The X-37B orbital test vehicle concluded its sixth successful mission early Saturday.
Staff Sgt. Adam Shanks
United States Space Force
The X-37B orbital test vehicle concluded its sixth successful mission early Saturday.

Loud booms heard in Florida marked the return of the X-37B, the U.S. Space Force's uncrewed orbital test vehicle, after the secretive space plane's sixth and longest mission yet.

After 908 days in orbit, the Boeing vehicle touched down at NASA's Kennedy Space Center in Florida early Saturday morning.

NASA conducted a number of experiments during the trip, the Space Force said in a statement.

It was also the first X-37B mission to include a service module, which the Space Force described as "a ring attached to the rear of the vehicle expanding the number of experiments that can be hosted during a mission."

Beyond that, not much is known about the X-37B's missions. Officials have released scant information about a few experiments that took place aboard the latest flight.

One of the experiments, in partnership with the Naval Research Laboratory, involved converting solar power into microwave energy.
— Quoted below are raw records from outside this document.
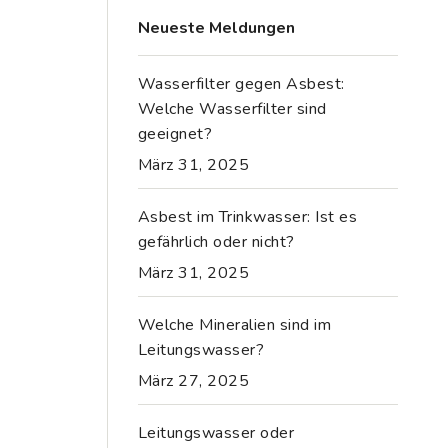
Neueste Meldungen
Wasserfilter gegen Asbest:
Welche Wasserfilter sind
geeignet?
März 31, 2025
Asbest im Trinkwasser: Ist es
gefährlich oder nicht?
März 31, 2025
Welche Mineralien sind im
Leitungswasser?
März 27, 2025
Leitungswasser oder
Another aimed to test the durability of certain materials exposed to space conditions. A third experiment was designed to study the long-term effects of space radiation on seeds, in order to explore crop production and "the establishment of permanently inhabited bases in space."

"The X-37B continues to push the boundaries of experimentation, enabled by an elite government and industry team behind the scenes," said Lt. Col. Joseph Fritschen, the X-37B program director for the Air Force Department's Rapid Capabilities Office. "The ability to conduct on-orbit experiments and bring them home safely for in-depth analysis on the ground has proven valuable for the Department of the Air Force and scientific community."